TÜRKİYE’Yİ AKP ZİHNİYETİNDEN KURTARMAK İÇİN FEDAKARLIKTAN KAÇINMAYACAĞIZ


Bu çözümü yan yana gelerek birlikte var edelim. Öncelikle Türkiye her yerinde temsiliyeti en yükseğe taşımış olan Türkiye’nin umudunu var etmiş olan HDP’yi yine en yüksek noktaya taşıyalım. HDP demek barış ve demokrasi mücadele var etmek demektir. HDP demek tecride karşı çıkmak barışa sahip çıkmaktır. Tecridi kıracaksak öncelikle HDP’yi yükseltmeliyiz. Türkiye’de geçmişten gelen yerel yönetimler anlayışımızı Türkiye'deki tüm belediye meclislerine taşımak öncelikli hedefimiz olmalıdır. Çoğulcu yerel yönetim anlayışımızı her yere taşımalıyız. Dedik ya, büyük bir talan altındayız kentlerimiz talan altında bunu engellemenin yolu anlayışımızı her yere taşımaktır. Bunun dışında yapacağımız başka işler de var.

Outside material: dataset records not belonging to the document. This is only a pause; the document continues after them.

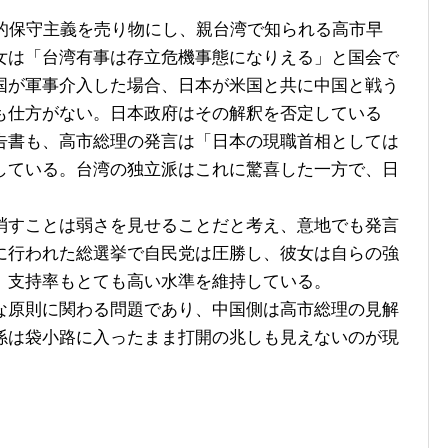
的保守主義を売り物にし、親台湾で知られる高市早
女は「台湾有事は存立危機事態になりえる」と国会で
国が軍事介入した場合、日本が米国と共に中国と戦う
も仕方がない。日本政府はその解釈を否定している
告書も、高市総理の発言は「日本の現職首相としては
している。台湾の独立派はこれに驚喜した一方で、日
すことは弱さを見せることだと考え、意地でも発言
に行われた総選挙で自民党は圧勝し、彼女は自らの強
。支持率もとても高い水準を維持している。
原則に関わる問題であり、中国側は高市総理の見解
係は袋小路に入ったまま打開の兆しも見えないのが現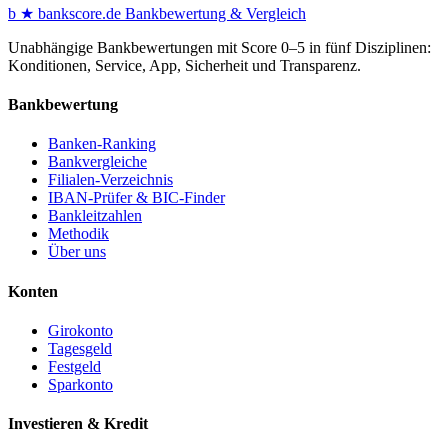
b
★
bankscore
.de
Bankbewertung & Vergleich
Unabhängige Bankbewertungen mit Score 0–5 in fünf Disziplinen:
Konditionen, Service, App, Sicherheit und Transparenz.
Bankbewertung
Banken-Ranking
Bankvergleiche
Filialen-Verzeichnis
IBAN-Prüfer & BIC-Finder
Bankleitzahlen
Methodik
Über uns
Konten
Girokonto
Tagesgeld
Festgeld
Sparkonto
Investieren & Kredit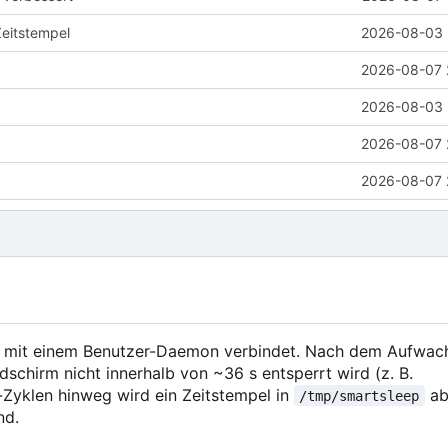
Zeitstempel
2026-08-03 
2026-08-07 
2026-08-03 
2026-08-07 
2026-08-07 
mit einem Benutzer-Daemon verbindet. Nach dem Aufwac
schirm nicht innerhalb von ~36 s entsperrt wird (z. B.
Zyklen hinweg wird ein Zeitstempel in
ab
/tmp/smartsleep
nd.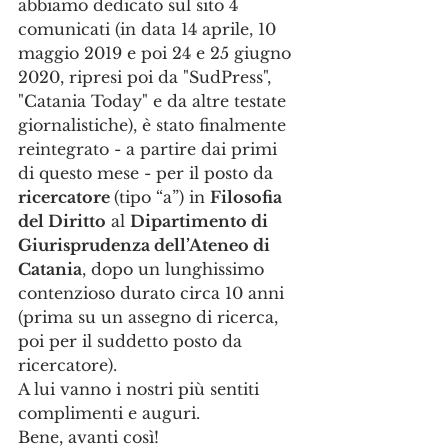
abbiamo dedicato sul sito 4 
comunicati (in data 14 aprile, 10 
maggio 2019 e poi 24 e 25 giugno 
2020, ripresi poi da "SudPress", 
"Catania Today" e da altre testate 
giornalistiche), è stato finalmente 
reintegrato - a partire dai primi 
di questo mese - per il posto da
ricercatore 
(tipo “a”) in 
Filosofia 
del Diritto
 al 
Dipartimento di 
Giurisprudenza dell’Ateneo di 
Catania
, dopo un lunghissimo 
contenzioso durato circa 10 anni 
(prima su un assegno di ricerca, 
poi per il suddetto posto da 
ricercatore). 
A lui vanno i nostri più sentiti 
complimenti e auguri. 
Bene, avanti così!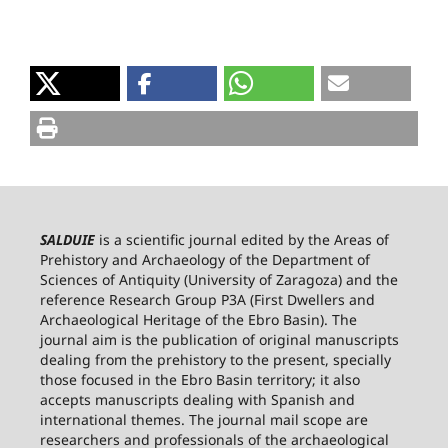
SALDUIE
is a scientific journal edited by the Areas of
Prehistory and Archaeology of the Department of
Sciences of Antiquity (University of Zaragoza) and the
reference Research Group P3A (First Dwellers and
Archaeological Heritage of the Ebro Basin). The
journal aim is the publication of original manuscripts
dealing from the prehistory to the present, specially
those focused in the Ebro Basin territory; it also
accepts manuscripts dealing with Spanish and
international themes. The journal mail scope are
researchers and professionals of the archaeological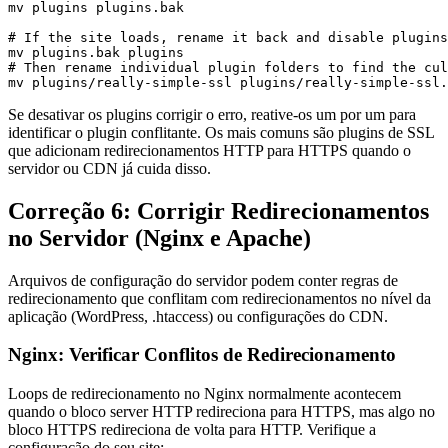
mv plugins plugins.bak

# If the site loads, rename it back and disable plugins
mv plugins.bak plugins

# Then rename individual plugin folders to find the cul
mv plugins/really-simple-ssl plugins/really-simple-ssl.
Se desativar os plugins corrigir o erro, reative-os um por um para
identificar o plugin conflitante. Os mais comuns são plugins de SSL
que adicionam redirecionamentos HTTP para HTTPS quando o
servidor ou CDN já cuida disso.
Correção 6: Corrigir Redirecionamentos
no Servidor (Nginx e Apache)
Arquivos de configuração do servidor podem conter regras de
redirecionamento que conflitam com redirecionamentos no nível da
aplicação (WordPress, .htaccess) ou configurações do CDN.
Nginx: Verificar Conflitos de Redirecionamento
Loops de redirecionamento no Nginx normalmente acontecem
quando o bloco server HTTP redireciona para HTTPS, mas algo no
bloco HTTPS redireciona de volta para HTTP. Verifique a
configuração do seu site:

Büyük dönüşüm için öncelikle metropollerde bu cumhur ittifakı denilen zihniyeti geriletmek için atmamız gereken adımları atmaktan geri durmayalım. Cesaretle adım atalım bu anlayışı geriletmek demek, özgürlükler anlamında güçlü bir adım atmak demektir. Barış var etmek anlamında büyük bir hamledir o zaman tecrit de kırılır bütün yoldaşlarımız da özgür kalır. Demokrasi cephesinin halkımızın beklentilerine gereken cevabı vereceğiz. Bu da bizim sözümüzdür. AKP-MHP ittifakını geriletecek hamlelerden kendimizi sakınmayacağız. Bu fedakarlığı yapacağız, herkesin yüreği ferah olsun. Bu fedakarlık bizi de büyütecektir. Batıda atacağımız adımlar Kürdistan’ı da güçlendirecektir. Kürdistan’dan kayyumları kovmak Türkiye’nin batısına da demokrasi getirecektir. HDP Türkiye'nin köprüsüdür, bu köprü barış ve demokrasi köprüsüdür. İnanıyorum ki 31 Mart’tan sonra çok daha aydınlık bir ülkeye uyanacağız. 24 Haziran seçimlerinde her yerde söylediğimiz gibi “dost ve düşman bilsin ki biz kazanacağız mutlaka kazanacağız.”